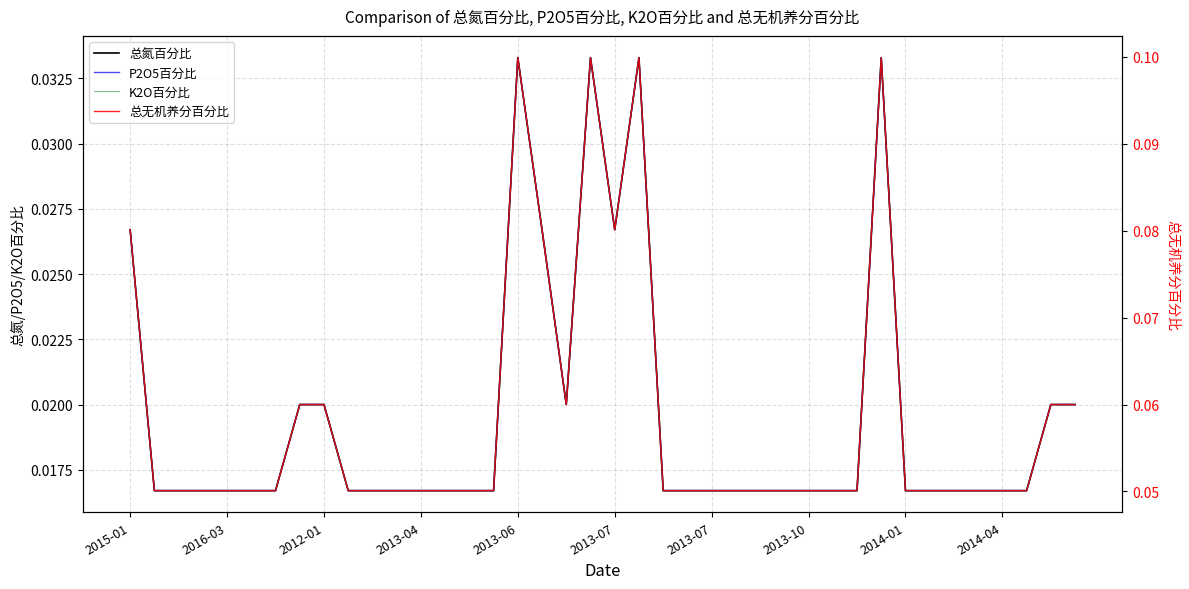

The K2O百分比 series shows 0.0 at 13. True or false?

False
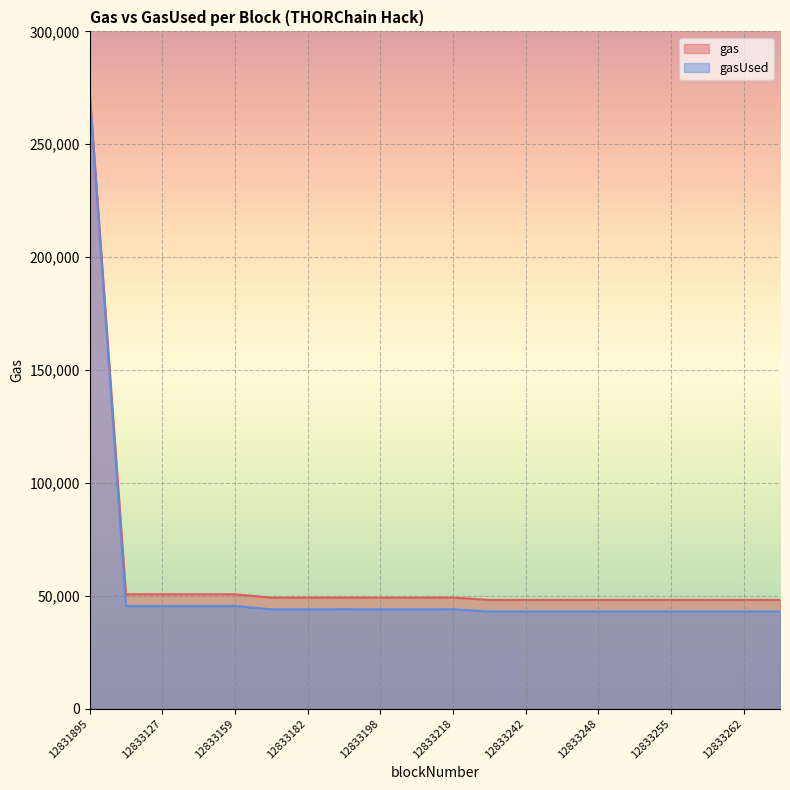

Reading left to right, what are all the values shown in this chart?

gas: 273044	50663	50663	50639	50663	49176	49164	49188	49164	49164	49188	48169	48169	48169	48169	48169	48169	48169	48169	48169
gasUsed: 273044	45476	45476	45452	45476	44000	43988	44012	43988	43988	44012	42998	42998	42998	42998	42998	42998	42998	42998	42998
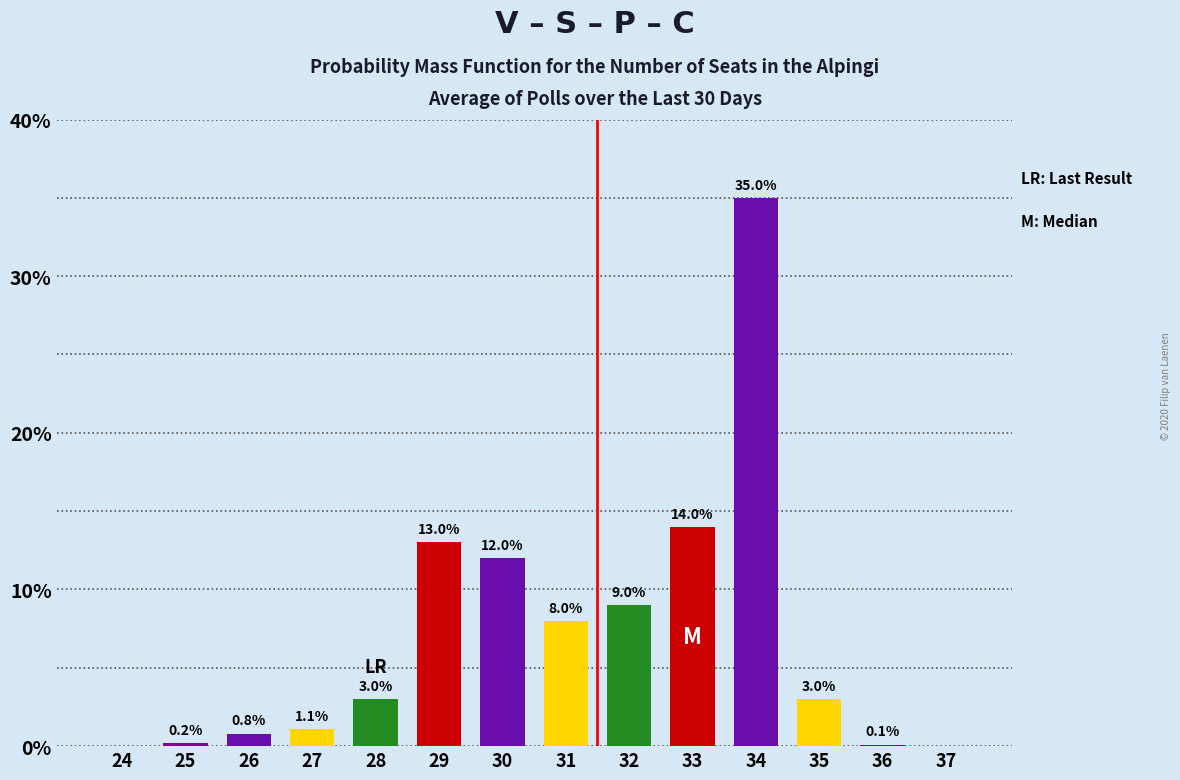

Reading left to right, extract all data points from this chart.

24=0.0	25=0.2	26=0.8	27=1.1	28=3.0	29=13.0	30=12.0	31=8.0	32=9.0	33=14.0	34=35.0	35=3.0	36=0.1	37=0.0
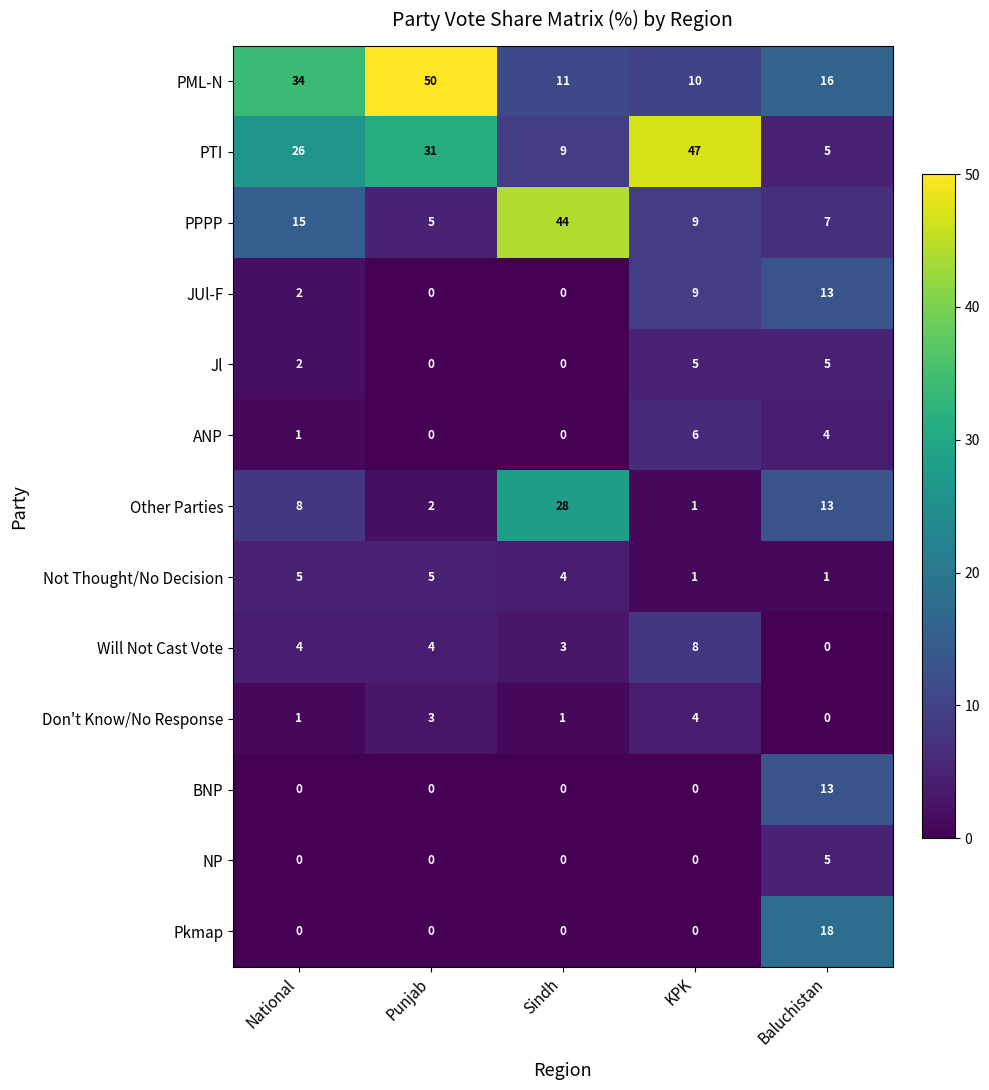

Which series has the largest total across all categories?

PML-N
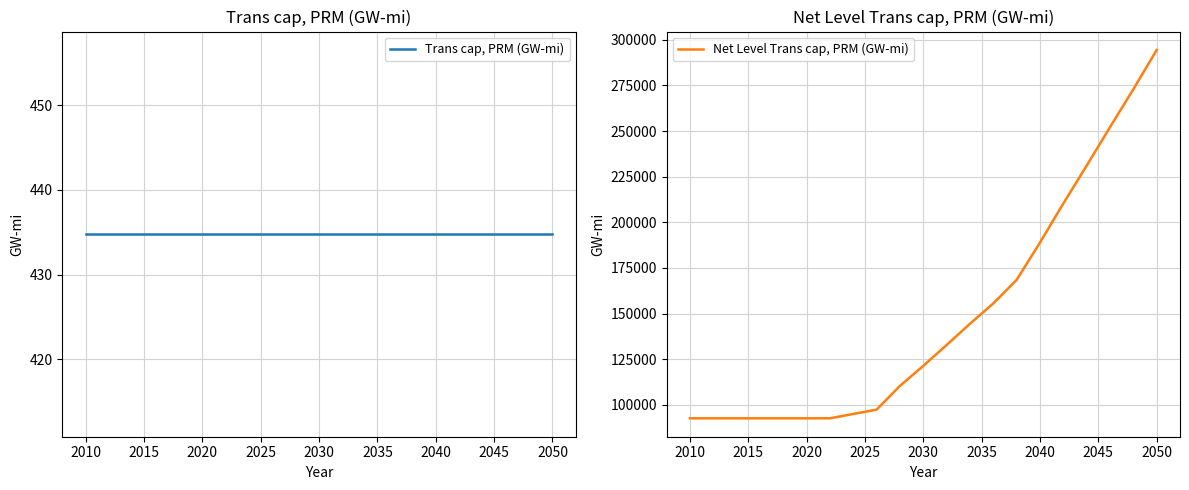

What is the minimum value for Net Level Trans cap, PRM (GW-mi)?

92630.5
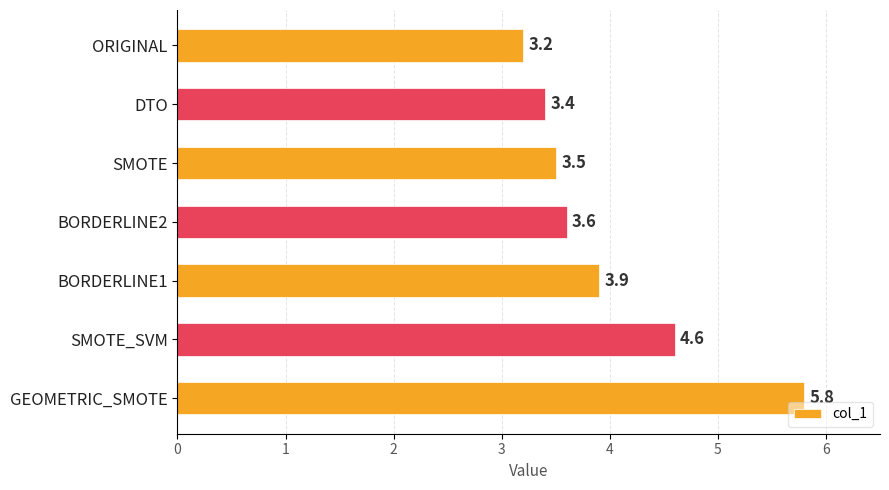

What is the change in value from ORIGINAL to SMOTE_SVM?

+1.4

• • • • •

Give the lines of the entries above as a Markdown table with the columns No. and Text, numbering the rows in order. Leave out blank lines and the picture lines.

**Result of this task:**
| No. | Text |
|---|---|
| 1 | The K2O百分比 series shows 0.0 at 13. True or false? |
| 2 | False |
| 3 | Reading left to right, what are all the values shown in this chart? |
| 4 | gas: 273044	50663	50663	50639	50663	49176	49164	49188	49164	49164	49188	48169	48169	48169	48169	48169	48169	48169	48169	48169 |
| 5 | gasUsed: 273044	45476	45476	45452	45476	44000	43988	44012	43988	43988	44012	42998	42998	42998	42998	42998	42998	42998	42998	42998 |
| 6 | Reading left to right, extract all data points from this chart. |
| 7 | 24=0.0	25=0.2	26=0.8	27=1.1	28=3.0	29=13.0	30=12.0	31=8.0	32=9.0	33=14.0	34=35.0	35=3.0	36=0.1	37=0.0 |
| 8 | Which series has the largest total across all categories? |
| 9 | PML-N |
| 10 | What is the minimum value for Net Level Trans cap, PRM (GW-mi)? |
| 11 | 92630.5 |
| 12 | What is the change in value from ORIGINAL to SMOTE_SVM? |
| 13 | +1.4 |